RFE/RL -- Ambassador Dieter Boden, who served from 1999-2002 as the UN secretary-general's special representative for the Abkhaz conflict, returned to Sukhumi this week after a seven-year hiatus for talks with Abkhaz leaders, including Sergei Bagapsh, the breakaway Georgian region's de facto president. He will travel to Tbilisi on March 17. EU special representative for the South Caucasus Peter Semneby was scheduled to arrive in Abkhazia on March 11.
Boden is quoted as having argued during his meetings in Sukhumi that it is in Abkhazia's interest to continue participating in the talks in Geneva on security and stability in the breakaway regions of Abkhazia and South Ossetia in the wake of the August 2008 war between Georgia and Russia that precipitated their formal recognition by Moscow as independent states. Those talks bring together at the negotiating table under the joint aegis of the United Nations, the Organization for Security and Cooperation in Europe, and the European Union representatives from Georgia, Russia, the United States, Abkhazia, and South Ossetia.
Boden acknowledged that the Geneva talks have yielded little progress to date. The most recent, ninth round took place in late January; the next is scheduled for March 30.

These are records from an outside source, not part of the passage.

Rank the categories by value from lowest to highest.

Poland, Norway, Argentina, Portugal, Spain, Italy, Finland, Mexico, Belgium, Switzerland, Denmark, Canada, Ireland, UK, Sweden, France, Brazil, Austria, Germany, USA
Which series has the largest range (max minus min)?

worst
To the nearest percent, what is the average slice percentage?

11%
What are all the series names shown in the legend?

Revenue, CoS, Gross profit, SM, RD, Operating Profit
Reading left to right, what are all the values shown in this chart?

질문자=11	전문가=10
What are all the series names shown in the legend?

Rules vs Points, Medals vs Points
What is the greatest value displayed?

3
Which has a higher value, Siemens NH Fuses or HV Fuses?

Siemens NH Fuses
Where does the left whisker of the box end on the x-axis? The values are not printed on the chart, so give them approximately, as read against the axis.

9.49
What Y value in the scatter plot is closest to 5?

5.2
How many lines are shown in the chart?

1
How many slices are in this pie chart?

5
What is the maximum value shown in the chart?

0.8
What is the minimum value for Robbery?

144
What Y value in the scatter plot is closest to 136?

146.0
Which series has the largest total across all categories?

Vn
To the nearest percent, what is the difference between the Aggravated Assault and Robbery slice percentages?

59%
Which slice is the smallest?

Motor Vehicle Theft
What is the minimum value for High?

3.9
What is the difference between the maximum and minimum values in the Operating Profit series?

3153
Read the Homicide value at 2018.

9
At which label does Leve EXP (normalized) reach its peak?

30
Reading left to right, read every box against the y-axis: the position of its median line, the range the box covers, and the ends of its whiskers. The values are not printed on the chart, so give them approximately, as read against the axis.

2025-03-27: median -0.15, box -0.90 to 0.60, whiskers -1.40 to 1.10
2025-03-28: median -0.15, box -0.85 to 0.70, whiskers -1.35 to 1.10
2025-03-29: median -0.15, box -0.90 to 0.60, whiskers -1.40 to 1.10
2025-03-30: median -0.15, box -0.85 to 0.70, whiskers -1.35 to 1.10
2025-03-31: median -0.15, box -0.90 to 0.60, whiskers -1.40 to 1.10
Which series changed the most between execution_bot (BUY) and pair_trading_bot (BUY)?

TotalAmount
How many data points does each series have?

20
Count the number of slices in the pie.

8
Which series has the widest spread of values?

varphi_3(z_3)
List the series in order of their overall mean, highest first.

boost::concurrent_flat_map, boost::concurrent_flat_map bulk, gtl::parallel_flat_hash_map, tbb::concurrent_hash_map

The Abkhaz and South Ossetian representatives, backed by Russia, want Georgia to sign a formal binding pledge not to resort to military forces against them. Georgia for its part is ready to sign such a pact only with Russia, and only after the Russian troops currently stationed in the two breakaway regions are withdrawn. The international community is likewise pushing for a Russian pullout, to be followed by the deployment of an international peacekeeping force.
Maksim Gvinjia, a member of the Abkhaz delegation to the January talks who has since been named foreign minister to succeed Sergei Shamba, argues that the signing of a binding agreement on the nonuse of force is an absolute priority and should not be made contingent on any other issue.
Boden said that in creating a legal basis for relations between the two sides it is "important to take into account agreements signed earlier." It is not clear which specific agreements he meant. Abkhazia rejected outright not only Boden's own blueprint for resolving the conflict in such a way as to preserve Georgia's territorial integrity -- the "Basic Principles for the Distribution of Constitutional Competencies" -- but also successive proposals by Georgian President Mikheil Saakashvili in 2004 and 2005. Georgia for its part rejected a counterproposal unveiled by Bagapsh in May 2006.
Boden described the most recent Georgian peace plan, the "State Strategy On Occupied Territories," as containing "interesting observations" as well as some "unacceptable formulations." He did not elaborate, but it is likely that the very term "occupied territories" gave rise to anger and resentment in both regions, insofar as it implicitly denies that the local populations have any say whatsoever over how, and by whom, they are governed.
Boden's stay in Abkhazia coincides with the arrival in Sukhumi of EU special envoy Semneby. It is not known whether the two men will meet informally and exchange impressions and notes, but it would be logical for them to do so.
The Abkhaz leadership has repeatedly stressed its desire for the maximum possible engagement with the European Union. A report on the situation in Abkhazia released late last month by the International Crisis Group (ICG) noted that the EU in turn "is interested in finding ways to do more to support Georgian-Abkhazian contacts." Semneby travelled to Abkhazia at least four times last year, in February, March, April, and July.
According to the ICG report, the EU's Political and Security Committee agreed in December on unspecified "parameters for carving out a political and legal space within which the EU can interact with Abkhazia and South Ossetia" and thus contribute to the process of conflict resolution, without giving the impression that it formally recognizes them as independent states.